The Company also has an agreement with a syndicate of banks (the “Receivables Securitization Program”) that allows the Company to transfer an undivided interest in a designated pool of U.S. accounts receivable, on an ongoing basis, to provide collateral for borrowings up to a maximum of $1.0 billion. The scheduled termination date of the agreement is April 16, 2021. Under this program, the Company transfers certain U.S. trade receivables into a wholly-owned bankruptcy remote special purpose entity. Such receivables, which are recorded in the Consolidated Balance Sheet, totaled approximately $1.6 billion at both April 30, 2020 and January 31, 2020. As collections reduce accounts receivable balances included in the collateral pool, the Company may transfer interests in new receivables to bring the amount available to be borrowed up to the maximum. Interest is to be paid on advances under the Receivables Securitization Program at the applicable commercial paper or LIBOR rate plus an agreed-upon margin. There were no amounts outstanding under the Receivables Securitization Program at April 30, 2020 and January 31, 2020.

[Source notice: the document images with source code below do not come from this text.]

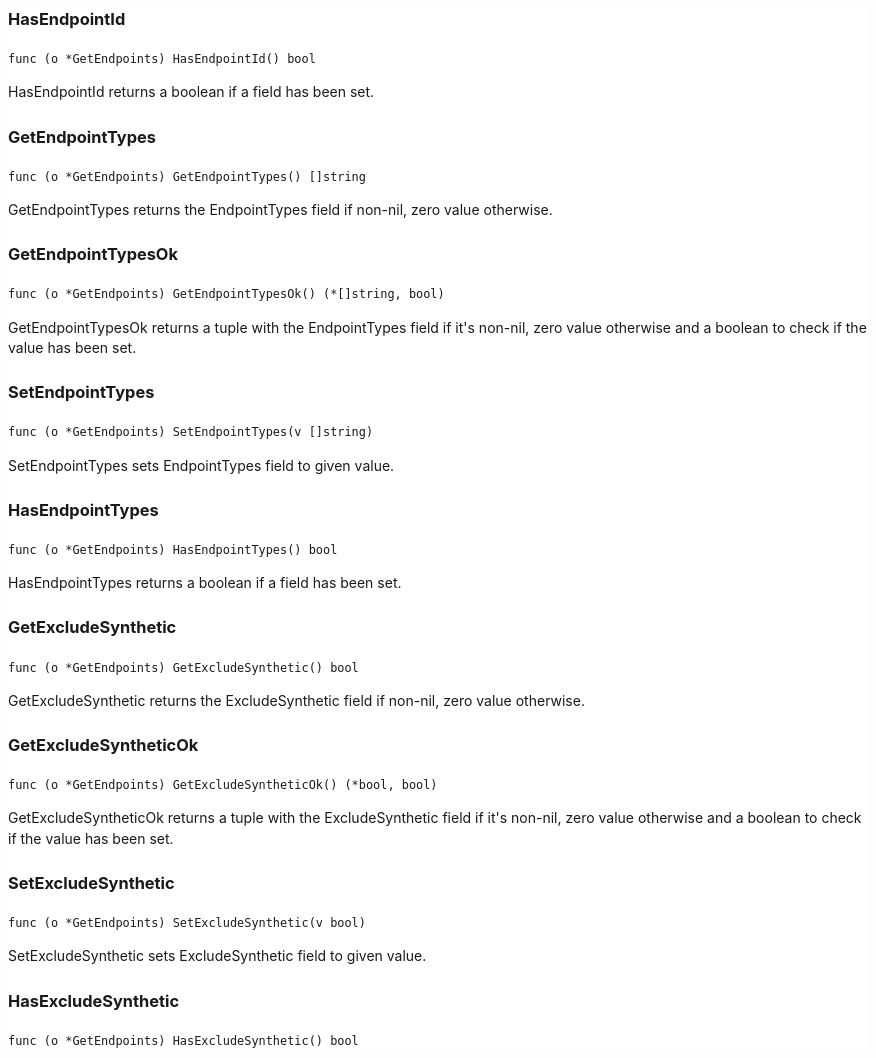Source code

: ### HasEndpointId

`func (o *GetEndpoints) HasEndpointId() bool`

HasEndpointId returns a boolean if a field has been set.

### GetEndpointTypes

`func (o *GetEndpoints) GetEndpointTypes() []string`

GetEndpointTypes returns the EndpointTypes field if non-nil, zero value otherwise.

### GetEndpointTypesOk

`func (o *GetEndpoints) GetEndpointTypesOk() (*[]string, bool)`

GetEndpointTypesOk returns a tuple with the EndpointTypes field if it's non-nil, zero value otherwise
and a boolean to check if the value has been set.

### SetEndpointTypes

`func (o *GetEndpoints) SetEndpointTypes(v []string)`

SetEndpointTypes sets EndpointTypes field to given value.

### HasEndpointTypes

`func (o *GetEndpoints) HasEndpointTypes() bool`

HasEndpointTypes returns a boolean if a field has been set.

### GetExcludeSynthetic

`func (o *GetEndpoints) GetExcludeSynthetic() bool`

GetExcludeSynthetic returns the ExcludeSynthetic field if non-nil, zero value otherwise.

### GetExcludeSyntheticOk

`func (o *GetEndpoints) GetExcludeSyntheticOk() (*bool, bool)`

GetExcludeSyntheticOk returns a tuple with the ExcludeSynthetic field if it's non-nil, zero value otherwise
and a boolean to check if the value has been set.

### SetExcludeSynthetic

`func (o *GetEndpoints) SetExcludeSynthetic(v bool)`

SetExcludeSynthetic sets ExcludeSynthetic field to given value.

### HasExcludeSynthetic

`func (o *GetEndpoints) HasExcludeSynthetic() bool`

In addition to the facilities described above, the Company has various other committed and uncommitted lines of credit, short-term loans and overdraft facilities totaling approximately $458.2 million at April 30, 2020 to support its operations. Most of these facilities are provided on an unsecured, short-term basis and are reviewed periodically for renewal. There was $104.6 million outstanding on these facilities at April 30, 2020, at a weighted average interest rate of 6.17%, and there was $108.4 million outstanding at January 31, 2020, at a weighted average interest rate of 6.79%.
At April 30, 2020, the Company had also issued standby letters of credit of $39.6 million. These letters of credit typically act as a guarantee of payment to certain third parties in accordance with specified terms and conditions. The issuance of certain of these letters of credit reduces the Company's borrowing availability under certain of the above-mentioned credit facilities.
Certain of the Company’s credit facilities contain limitations on the amounts of annual dividends and repurchases of common stock and require compliance with other obligations, warranties and covenants. The financial ratio covenants under these credit facilities include a maximum total leverage ratio and a minimum interest coverage ratio. At April 30, 2020, the Company was in compliance with all such financial covenants.